CHARGÉ de l’intérim de la présidence du LEEM depuis août dernier, après la démission d’Hervé Gisserot, nommé vice-président de GSK pour la Chine et Hong-Kong, Patrick Errard a été officiellement élu à la tête du syndicat en décembre dernier. Pour sa première intervention publique à ce poste, ce gastro-entérologue a choisi de définir les priorités de son mandat et de présenter des propositions pour répondre aux difficultés actuelles.

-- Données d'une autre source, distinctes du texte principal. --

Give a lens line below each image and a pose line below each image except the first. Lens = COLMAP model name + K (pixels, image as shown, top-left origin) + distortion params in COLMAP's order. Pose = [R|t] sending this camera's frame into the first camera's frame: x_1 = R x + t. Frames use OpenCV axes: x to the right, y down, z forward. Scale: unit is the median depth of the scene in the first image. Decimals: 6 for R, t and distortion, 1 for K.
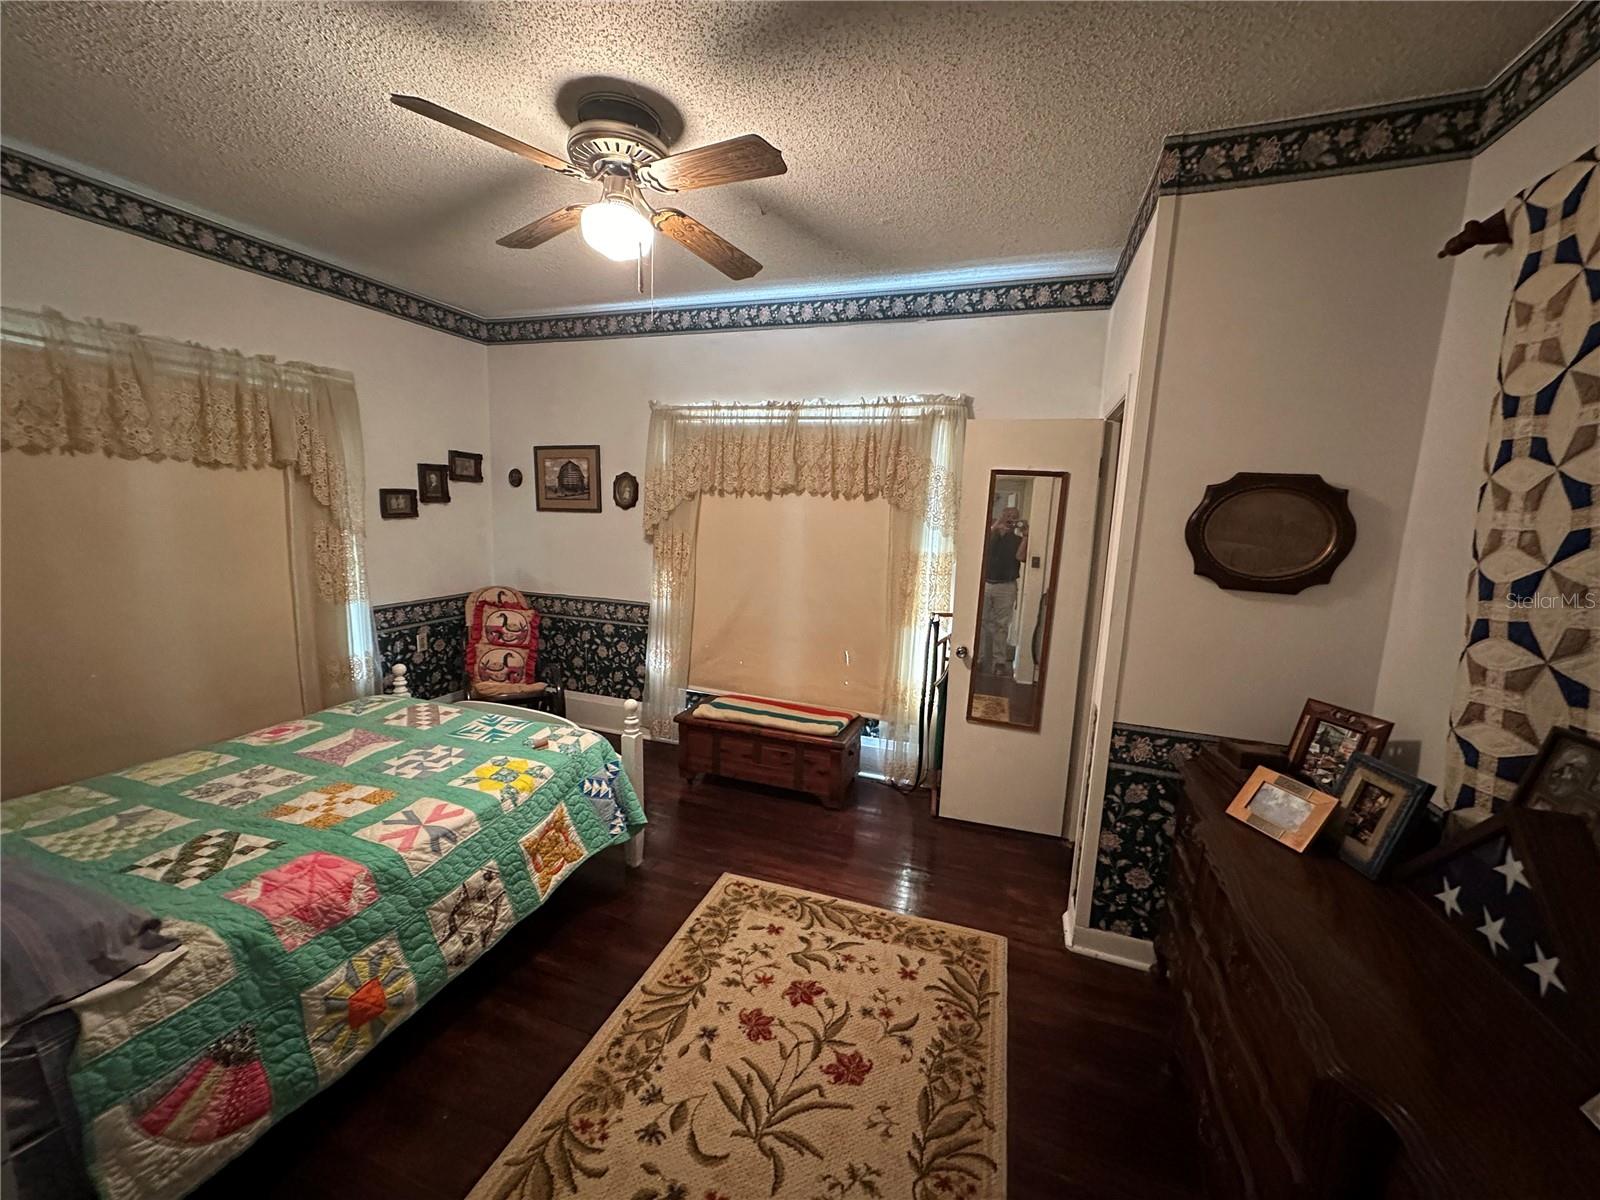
lens RADIAL K [[639.0, 0, 799.7], [0, 639.0, 602.7], [0, 0, 1]] dist [-0.003221, 0.001171]
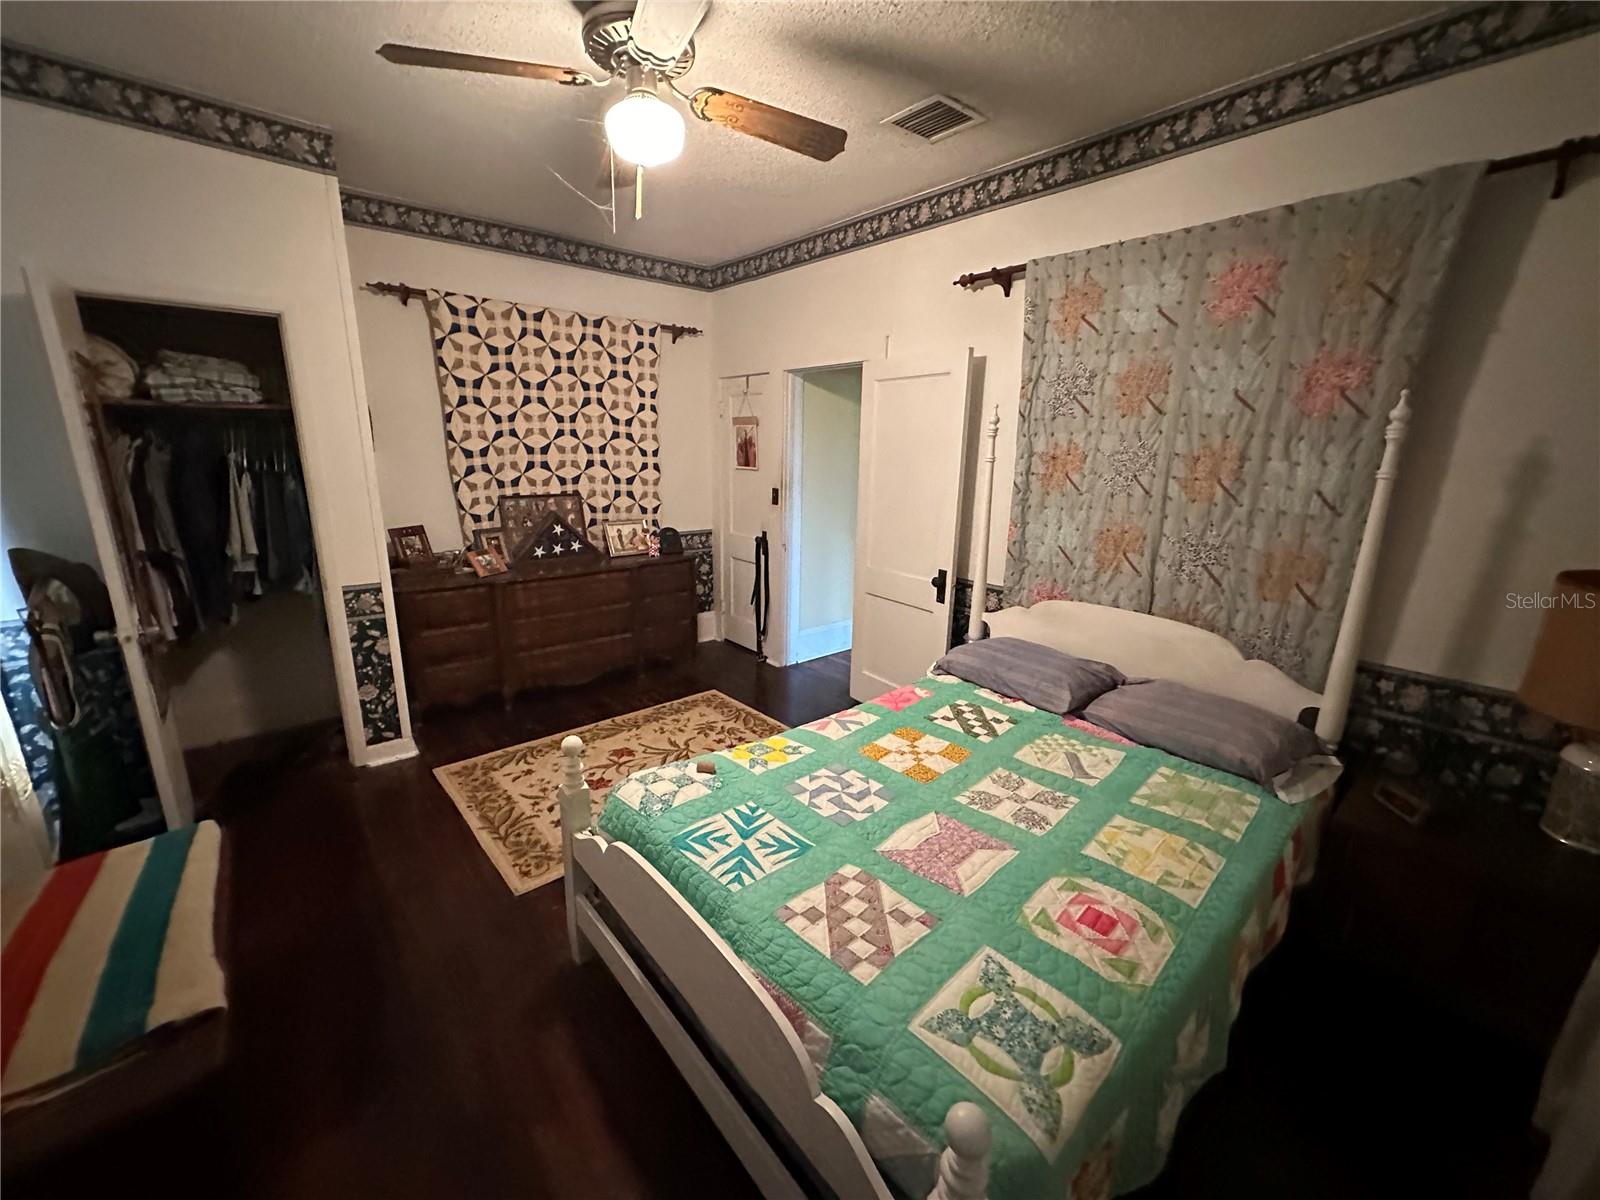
lens RADIAL K [[639.0, 0, 801.2], [0, 639.0, 605.8], [0, 0, 1]] dist [-0.003221, 0.001171]
pose [[-0.861735, -0.180056, 0.474333, -0.911088], [0.020036, 0.922102, 0.386427, -0.269633], [-0.506962, 0.342501, -0.791001, 1.626614]]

L’idée n’est pas nouvelle mais elle est emblématique d’un besoin de plus en plus affirmé par les industriels. « L’exercice du PLFSS, annuel par construction, conduit à privilégier les mesures d’ajustement prises au fil de l’eau, au détriment des politiques structurelles de réorganisation de l’offre de soins. La loi de financement est un outil obsolète et inadapté, tant aux objectifs de maîtrise des dépenses de soins qu’à l’évolution de notre système de santé », constate Patrick Errard. C’est pourquoi le LEEM propose de s’orienter « vers une programmation pluriannuelle de dépenses de médicaments », pour obtenir une visibilité à plus long terme, en phase avec les cycles longs des activités industrielles et permettant d’améliorer l’attractivité de la France. Car il est urgent de renouer avec la compétitivité, notamment sur le plan économique (marché français en récession, recul de l’emploi, baisse de l’innovation).
Incohérences.
Pour cela, il faut simplifier la taxation des industries du médicament, comme le recommandent les mesures approuvées lors du Conseil stratégique des industries de santé (CSIS) et du Comité stratégique de filière (CSF) en juillet dernier. Or la loi de financement de la Sécurité sociale (LFSS) 2014 prévoit un transfert de taxation des grossistes-répartiteurs vers les laboratoires pharmaceutiques. Un impôt qui vient s’ajouter à 11 autres taxes spécifiques à l’industrie pharmaceutique, en sus de la fiscalité de droit commun, aboutissant à des prélèvements de 1,5 milliard d’euros ces trois dernières années. Une autre mesure de la LFSS a fait bondir le LEEM : la mise en place d’une expérimentation pour la substitution des biosimilaires par le pharmacien (après parution d’un décret à venir). Pourtant, là encore, les échanges avec le gouvernement lors des CSIS et CSF avaient abouti à recommander la création d’un groupe de travail chargé d’élaborer le cadre juridique des biosimilaires. Des incohérences aux yeux du LEEM, qui s’est opposé à ces deux mesures, sans succès.
Dans un contexte de tensions, le syndicat continue à soutenir une démarche de dialogue avec les pouvoirs publics. À ce titre, et dans la perspective de préparer au plus tôt le prochain PLFSS, le LEEM a proposé à la ministre de la Santé, Marisol Touraine, la création d’un groupe de contact État-industrie répondant à trois objectifs. Le premier est de « nous mettre d’accord sur les grandes données macroéconomiques du secteur car il n’est pas normal que nos chiffres divergent s’agissant des évolutions de chiffre d’affaires, de montants de remboursement, d’évolution du marché, etc. », pointe Patrick Errard. Ce groupe de contact devra également « tester les grandes hypothèses macroéconomiques qui sous-tendent la construction de dépenses de médicaments dans le PLFSS ». Enfin, il aura un rôle essentiel en prévenant « les risques de contradiction entre, d’une part, des engagements CSIS ou CSF de moyen et long terme, et, d’autre part, des mesures de régulation de court ou moyen terme ». L’ambition affichée est de ne plus voir le médicament considéré comme une variable d’ajustement des comptes sociaux. La ministre aurait accepté le principe de ce groupe de contact et doit maintenant « confirmer sa mise en place par courrier ».